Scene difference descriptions

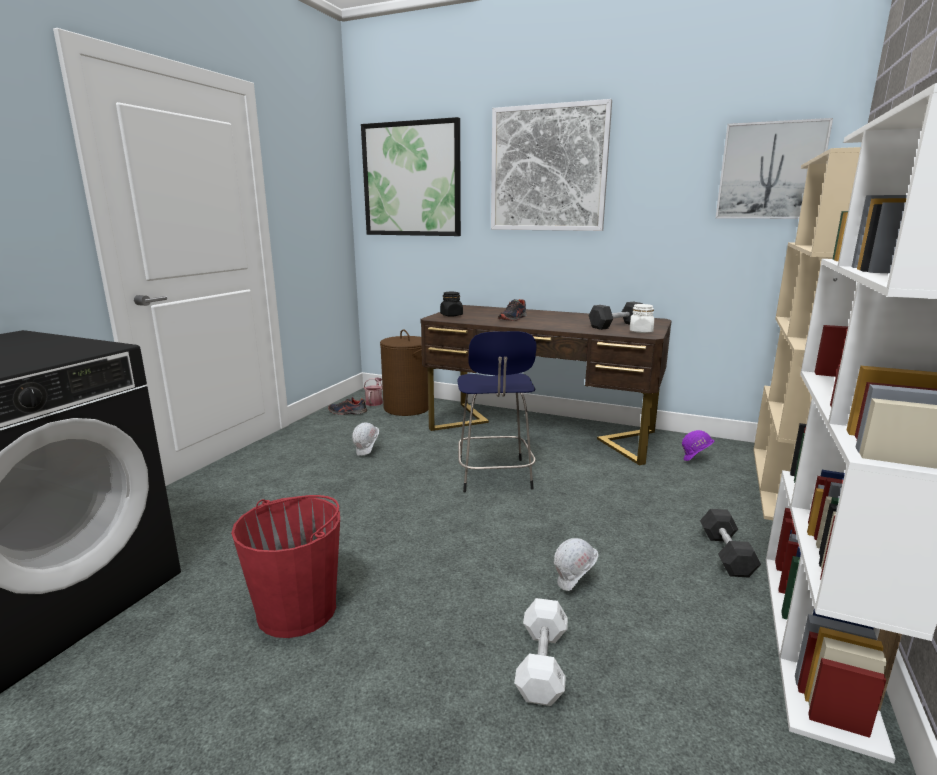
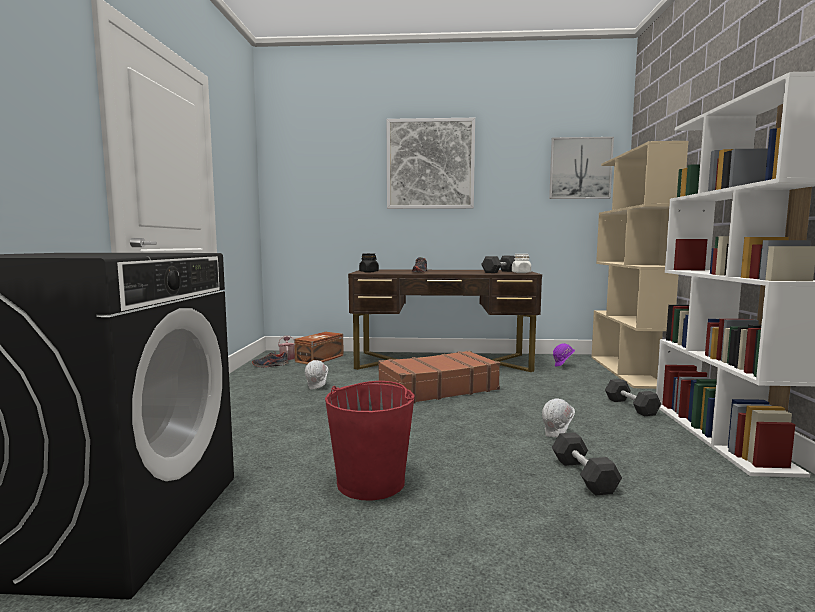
camera: 20 degrees left, 10 degrees down
picture [361,117,461,236] -> none
brown laundry basket [380,329,428,416] -> brown storage box [294,332,344,364]
blue stool [458,331,536,492] -> brown suitcase [378,351,500,403]
white dumbbell [514,598,568,706] -> black dumbbell [552,432,622,496]

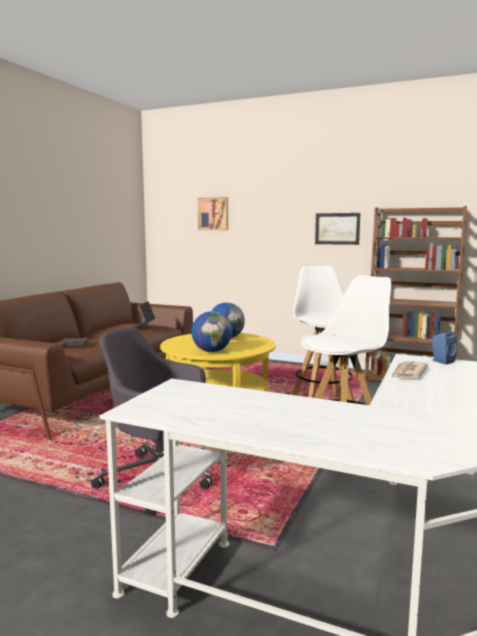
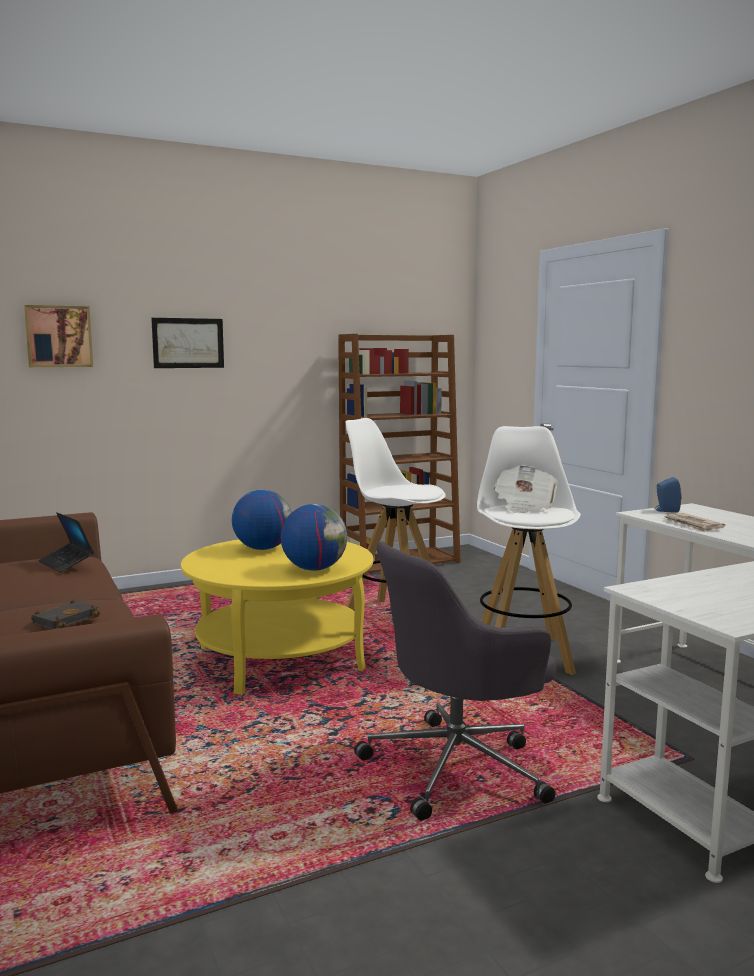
camera: 50 degrees left, 0 degrees up
picture [315,213,360,245] -> picture moved to [151,318,224,368]
none -> newspaper [494,465,558,513]

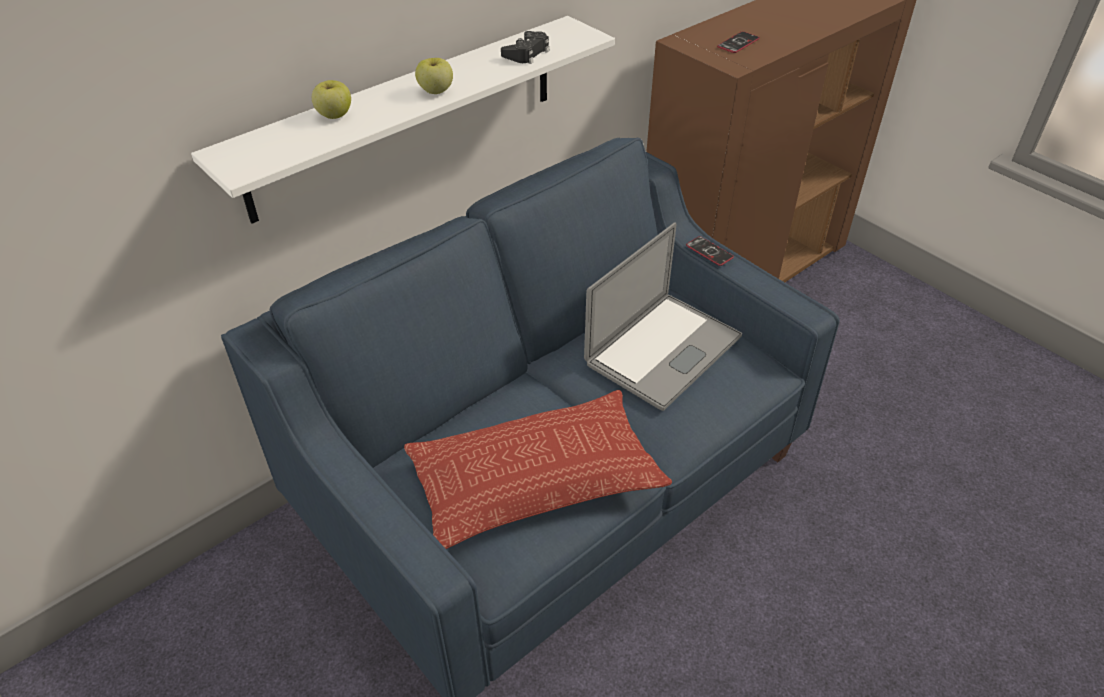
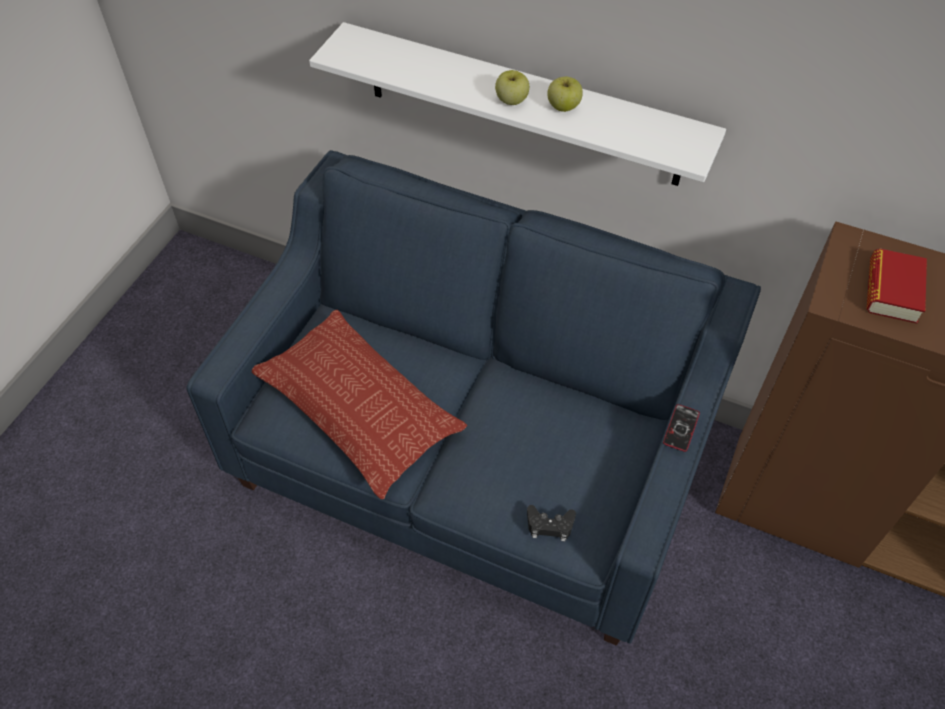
camera: 65 degrees right, 10 degrees up
apple [312,80,351,119] -> apple moved to [547,76,583,112]
black game controller [501,31,550,64] -> black game controller moved to [527,505,576,541]
laptop [584,222,742,411] -> none
phone [717,31,760,53] -> book [866,248,927,324]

WORK TASK: Count how many lines above contain the word "none". Reply with the number alone.

SOLUTION TO THE EXERCISE: 3